Lo dico subito: produzione lussureggiante e immaginifica, in cui Padrissa sfoggia tutte le note e rutilanti, spettacolari, risorse scenotecniche della Fura.
Le gru che spostano i solisti sul palco e li fanno cantare a mezz’aria, le ipnotiche proiezioni, i costumi con incorporati intere centrali elettriche, le coreografie, i tablet che illuminano i volti dei coristi e come tessere di un puzzle formano fuochi, la vasca piena d’acqua in cui i cantanti si esibiscono, ballano, nuotano, respirano, gorgogliano, i palloncini giganti che vagano per la sala e coinvolgono il pubblico in un didascalico cenno di metateatro, gli artisti del coro che appaiono improvvisamente in galleria, le superficiali frasi fatte su ogni argomento dello scibile umano, l’impegno sociale, l’impegno ambientalista, l’impegno ecologico, il no alla guerra e chissà quanto altro ancora che mi sono perso perché sono un critico musicale modello base: posso seguire contemporaneamente due o tre cose, non un milione, e inoltre ho solo un paio d’occhi, se guardo da una parte non vedo dall’altra.
E pensare che per Die Schöpfung dovrebbero bastare due orecchie.

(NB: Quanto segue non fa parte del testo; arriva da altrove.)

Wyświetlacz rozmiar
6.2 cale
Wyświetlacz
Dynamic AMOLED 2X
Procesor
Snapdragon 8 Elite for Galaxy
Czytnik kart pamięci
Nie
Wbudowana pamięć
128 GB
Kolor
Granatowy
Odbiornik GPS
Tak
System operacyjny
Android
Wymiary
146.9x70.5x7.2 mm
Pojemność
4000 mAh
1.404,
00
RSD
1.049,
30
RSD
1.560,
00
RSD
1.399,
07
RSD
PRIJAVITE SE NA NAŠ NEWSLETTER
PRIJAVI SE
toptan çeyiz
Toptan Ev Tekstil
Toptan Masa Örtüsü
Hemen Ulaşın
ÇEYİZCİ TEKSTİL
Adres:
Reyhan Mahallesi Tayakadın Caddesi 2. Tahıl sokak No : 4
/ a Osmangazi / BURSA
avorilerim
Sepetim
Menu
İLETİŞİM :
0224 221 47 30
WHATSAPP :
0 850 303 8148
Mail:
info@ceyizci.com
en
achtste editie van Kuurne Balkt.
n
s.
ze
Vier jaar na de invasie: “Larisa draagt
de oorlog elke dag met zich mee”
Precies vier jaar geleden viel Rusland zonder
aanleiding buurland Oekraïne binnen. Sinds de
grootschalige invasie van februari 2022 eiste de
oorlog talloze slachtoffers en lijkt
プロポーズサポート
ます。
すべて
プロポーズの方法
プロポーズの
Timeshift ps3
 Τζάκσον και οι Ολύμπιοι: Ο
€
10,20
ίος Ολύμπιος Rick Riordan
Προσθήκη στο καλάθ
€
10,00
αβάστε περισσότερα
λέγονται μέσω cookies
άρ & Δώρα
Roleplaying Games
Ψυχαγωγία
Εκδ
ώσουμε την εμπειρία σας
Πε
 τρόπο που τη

E penso anche che se durante l’esecuzione di Die Schöpfung il pubblico si mette a ridere non è un bene. E penso ancora che per una volta abbia senso la ritrita frase denigratoria “La musica – rectius, l’oratorio – ha fatto da colonna sonora allo spettacolo del regista”.
Successo travolgente ed entusiasmo alle stelle per tutta la sterminata compagnia artistica.